Simulations are carried out, and the dynamics of the active power on the UHV tie line and its PSD are shown in Figure 7. From Figure 7a, a forced oscillation is generated because the system natural oscillation frequency is covered by the frequency band of wind power fluctuation. The shape of the PSD of the simulated oscillation is sharp, and has the peak value at 0.175 Hz, as shown in Figure 7b. These features coincide well with the GFO properties which have been illustrated by dotted lines in Figure 4. Subsequently, the measured UHV tie line oscillation (shown in Figure 3) is compared with the simulated dynamics. It can be seen that frequency-domain properties of the two oscillations are similar with each other, in terms of the shape of the PSD and the frequency where the PSD reaches the peak value.
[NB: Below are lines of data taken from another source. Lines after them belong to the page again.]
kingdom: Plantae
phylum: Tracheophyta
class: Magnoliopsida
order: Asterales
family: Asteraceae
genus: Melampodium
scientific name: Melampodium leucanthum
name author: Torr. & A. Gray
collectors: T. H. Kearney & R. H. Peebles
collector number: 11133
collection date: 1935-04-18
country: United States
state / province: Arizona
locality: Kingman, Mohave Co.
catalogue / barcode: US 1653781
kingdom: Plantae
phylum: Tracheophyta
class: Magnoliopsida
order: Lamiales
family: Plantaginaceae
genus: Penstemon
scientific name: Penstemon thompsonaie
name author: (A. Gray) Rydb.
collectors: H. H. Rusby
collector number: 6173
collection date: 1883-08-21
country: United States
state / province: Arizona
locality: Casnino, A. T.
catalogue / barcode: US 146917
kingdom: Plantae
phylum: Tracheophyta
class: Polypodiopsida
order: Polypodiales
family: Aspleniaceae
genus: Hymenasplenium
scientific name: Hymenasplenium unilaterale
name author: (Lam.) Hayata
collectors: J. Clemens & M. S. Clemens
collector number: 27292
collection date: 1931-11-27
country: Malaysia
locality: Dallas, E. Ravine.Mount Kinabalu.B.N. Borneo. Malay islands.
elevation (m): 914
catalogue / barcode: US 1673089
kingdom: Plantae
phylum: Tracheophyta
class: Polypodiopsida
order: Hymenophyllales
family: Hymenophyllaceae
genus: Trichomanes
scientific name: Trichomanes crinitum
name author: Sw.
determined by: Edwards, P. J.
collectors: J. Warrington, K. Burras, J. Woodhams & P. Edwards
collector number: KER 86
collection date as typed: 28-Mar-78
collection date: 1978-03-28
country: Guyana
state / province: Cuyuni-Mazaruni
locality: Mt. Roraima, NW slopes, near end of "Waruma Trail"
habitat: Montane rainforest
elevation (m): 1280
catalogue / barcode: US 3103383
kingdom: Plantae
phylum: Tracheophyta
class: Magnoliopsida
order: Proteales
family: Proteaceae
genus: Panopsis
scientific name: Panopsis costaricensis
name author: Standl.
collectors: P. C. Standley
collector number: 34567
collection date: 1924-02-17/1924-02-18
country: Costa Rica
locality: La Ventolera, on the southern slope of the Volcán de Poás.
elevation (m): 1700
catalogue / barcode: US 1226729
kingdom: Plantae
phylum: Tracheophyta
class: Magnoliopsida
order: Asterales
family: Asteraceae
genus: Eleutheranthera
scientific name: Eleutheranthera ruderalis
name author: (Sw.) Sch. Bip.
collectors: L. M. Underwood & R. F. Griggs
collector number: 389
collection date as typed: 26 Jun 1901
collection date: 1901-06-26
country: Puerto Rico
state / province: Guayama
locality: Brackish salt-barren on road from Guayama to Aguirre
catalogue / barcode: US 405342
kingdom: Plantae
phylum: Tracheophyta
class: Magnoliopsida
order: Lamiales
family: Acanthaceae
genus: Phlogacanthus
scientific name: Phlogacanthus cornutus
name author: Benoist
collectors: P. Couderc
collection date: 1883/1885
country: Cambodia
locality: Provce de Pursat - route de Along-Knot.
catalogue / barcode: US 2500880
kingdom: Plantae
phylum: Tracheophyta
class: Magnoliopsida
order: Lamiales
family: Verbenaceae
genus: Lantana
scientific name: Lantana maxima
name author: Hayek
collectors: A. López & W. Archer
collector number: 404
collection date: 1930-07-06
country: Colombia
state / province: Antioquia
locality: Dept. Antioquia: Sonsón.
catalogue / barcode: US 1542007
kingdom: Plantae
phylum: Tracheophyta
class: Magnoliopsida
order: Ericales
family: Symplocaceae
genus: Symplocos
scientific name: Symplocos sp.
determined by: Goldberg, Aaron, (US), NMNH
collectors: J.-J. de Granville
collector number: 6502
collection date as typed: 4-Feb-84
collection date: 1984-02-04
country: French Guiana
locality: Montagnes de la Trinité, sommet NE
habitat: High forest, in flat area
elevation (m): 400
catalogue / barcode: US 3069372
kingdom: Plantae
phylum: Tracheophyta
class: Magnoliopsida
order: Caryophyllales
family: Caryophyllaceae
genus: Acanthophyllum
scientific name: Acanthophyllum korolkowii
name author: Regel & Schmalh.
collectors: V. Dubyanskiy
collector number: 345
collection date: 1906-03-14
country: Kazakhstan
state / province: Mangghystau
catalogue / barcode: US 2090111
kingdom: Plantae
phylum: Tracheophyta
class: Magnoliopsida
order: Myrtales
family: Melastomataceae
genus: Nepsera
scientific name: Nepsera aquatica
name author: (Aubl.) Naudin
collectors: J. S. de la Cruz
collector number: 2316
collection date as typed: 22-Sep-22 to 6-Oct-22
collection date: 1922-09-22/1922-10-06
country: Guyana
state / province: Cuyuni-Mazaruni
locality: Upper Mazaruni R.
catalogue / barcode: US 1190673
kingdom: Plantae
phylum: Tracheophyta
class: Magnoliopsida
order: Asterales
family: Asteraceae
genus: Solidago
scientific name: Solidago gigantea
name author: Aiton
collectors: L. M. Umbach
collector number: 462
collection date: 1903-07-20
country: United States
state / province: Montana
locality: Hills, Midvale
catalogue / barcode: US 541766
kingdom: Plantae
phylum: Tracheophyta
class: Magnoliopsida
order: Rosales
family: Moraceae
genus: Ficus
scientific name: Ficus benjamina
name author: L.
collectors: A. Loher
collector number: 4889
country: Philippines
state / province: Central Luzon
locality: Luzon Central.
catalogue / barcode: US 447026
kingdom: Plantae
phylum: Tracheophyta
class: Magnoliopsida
It can be concluded from the simulations that oscillations observed on the UHV tie line could be regarded as GFO, which are induced by narrow-band excitations, such as wind power fluctuations. Meanwhile, the measured oscillations also provide a practical validation of the GFO mechanism. The GFO phenomenon is observed in real power grids and explained well using the GFO mechanism.

5. Conclusions

In this paper, the GFO mechanism has been applied to study the inter-area oscillations observed in a real power gird of China. The principle of the GFO indicated that if the frequency bands of the random excitation cover the natural oscillations frequencies of the power grid, a random oscillation with frequency bands around the covered frequencies would be excited. The inter-area oscillations observed in this real power grids have features like medium-sized amplitude, frequent occurrence, strong randomness in time domain and sharp wave shape in frequency domain. It has been proved that the observed inter-area oscillation is the GFO caused by the wind power fluctuations, where the PSD of the wind power covers the frequency of the inter-area oscillation mode. The properties of wind power such as its small intensity and the long-term excitation to the power grids also provide further evidence in support of this conclusion. The inter-area oscillations are well explained by the GFO mechanism and the GFO phenomenon has been observed for the first time in the real power grids of China.